J'ai voulu le tâter sur l'éventualité d'une prise du pouvoir du P.C.
italien : aucune réaction.
- Et qu'est-ce qu'il a dit ?
- Mais rien... C'est épuisant. Je l'ai entrepris sur la lutte pour la
paix, l'oecuménisme, en lui laissant entrevoir une espèce de leadership des
religions. Il n'a pas bronché. Il n'y a qu'au moment où je lui ai proposé de
rencontrer le Patriarche qu'il a manifesté quelque chose : il a fait non. Aucun
intérêt. D'ailleurs le résultat de l'investigation psychique le montrait bien :
il n'a rien dans la peau... que les sornettes des vieux livres sacrés !
- Qu'est-ce qu'on va en faire ?
- Oh ! il n'y a qu'à le renvoyer dans ses foyers, on va téléphoner au
K.G.B. Qu'on le ramène à l'aéroport et qu'il reparte avec le groupe dont il
faisait partie. Après avoir pris toutes les précautions pour pouvoir établir
éven-tuellement notre bonne foi, si l'affaire était connue sur le plan
international. Ensuite... il faut réfléchir. Le mieux serait que Rome le
récupère. Comme ça, tout serait de nouveau en ordre, et on saurait à quoi s'en
tenir. Qu'en pensez-vous ?
- Oui, murmurèrent les compagnons, presque en même temps.
- Vous comprenez, si on le laisse courir, on ne saura plus où l'on en est.

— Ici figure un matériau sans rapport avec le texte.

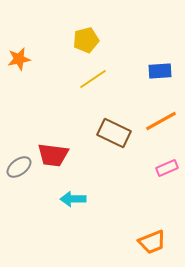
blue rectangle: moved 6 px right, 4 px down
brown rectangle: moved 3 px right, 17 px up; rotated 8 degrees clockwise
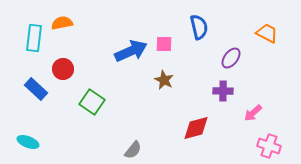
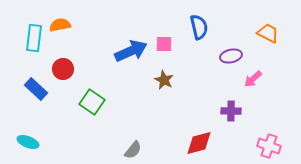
orange semicircle: moved 2 px left, 2 px down
orange trapezoid: moved 1 px right
purple ellipse: moved 2 px up; rotated 40 degrees clockwise
purple cross: moved 8 px right, 20 px down
pink arrow: moved 34 px up
red diamond: moved 3 px right, 15 px down
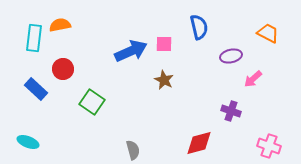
purple cross: rotated 18 degrees clockwise
gray semicircle: rotated 54 degrees counterclockwise
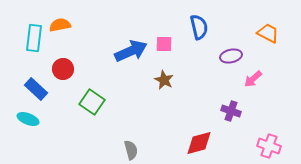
cyan ellipse: moved 23 px up
gray semicircle: moved 2 px left
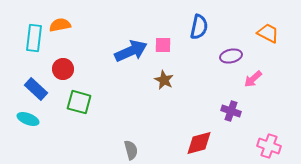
blue semicircle: rotated 25 degrees clockwise
pink square: moved 1 px left, 1 px down
green square: moved 13 px left; rotated 20 degrees counterclockwise
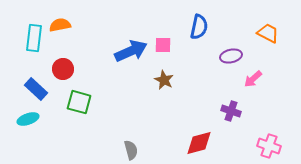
cyan ellipse: rotated 40 degrees counterclockwise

Il y aura un élément incontrôlable. De toutes manières, on risquerait des
modifications considérables dans le comportement des masses chrétiennes. Et
nous aurions des surprises, avec un homme pareil : il n'est pas dangereux, mais
c'est peut-être ça qui le rend très dangereux... Tandis qu'après avoir été
réintégré dans l'appareil d'Eglise, on lui fera jouer le jeu, et à ce
moment-là, on sait où on va. Que le fou soit fou, mais qu'il reste sur
l'échiquier.
Le Premier secrétaire appela le K.G.B.
- Vous le faites ramener à l'aérodrome. Pour qu'il reparte avec son
groupe. On verra ensuite : il faudra sans doute que les gars de Paris, au
moment opportun, vendent discrètement la mèche, pour que l'appareil de l'Eglise
le récupère. Mais ce n'est pas urgent... Oui, vous le faites accompagner par la
fille... Oui, bien sûr, vous faites prendre des films, ça pourrait servir un
jour... Avec un enfant ? Mais oui, oh ! très bien... Plusieurs caméras,
discrètement. Parfait... Demain après-midi, vous passez à 15 heures. On fera le
point, et on verra la suite à donner.
Le chef du K.G.B. forma un numéro. Une voix terne, légèrement crispée,
articula :
- Allô ?
- C'est vous, Nadia ?
- Oui, monsieur.
- Vous pouvez aller prendre l'enfant, comme convenu...
Il entendit le silence à l'autre bout du fil.
- Puis vous irez avec lui à l'hôtel Lénine. Vous demanderez Germain
Tournier, vous l'accompagnerez à l'aéroport pour qu'il retrouve son groupe et
qu'il reparte à Paris avec eux. Invitez-le à déjeuner au restaurant de
l'aéroport. Avec l'enfant, bien sûr... Ensuite, votre mission sera terminée.
Elle murmura :
- Bien, monsieur.
Il y avait dans sa voix autant d'étonnement que de fraîcheur. Quand elle
posa le combiné, elle se mit à pleurer en souriant.